Look for the line containing "infrastructure allowing us to take immediate" in the records below. Then output it and all the lines that follow, exactly and without any others.
Source material START
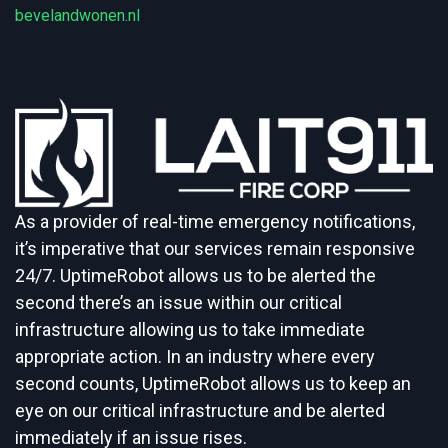
bevelandwonen.nl
As a provider of real-time emergency notifications,
it’s imperative that our services remain responsive
24/7. UptimeRobot allows us to be alerted the
second there’s an issue within our critical
infrastructure allowing us to take immediate
appropriate action. In an industry where every
second counts, UptimeRobot allows us to keep an
eye on our critical infrastructure and be alerted
immediately if an issue rises.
Source material END
Response below:
infrastructure allowing us to take immediate
appropriate action. In an industry where every
second counts, UptimeRobot allows us to keep an
eye on our critical infrastructure and be alerted
immediately if an issue rises.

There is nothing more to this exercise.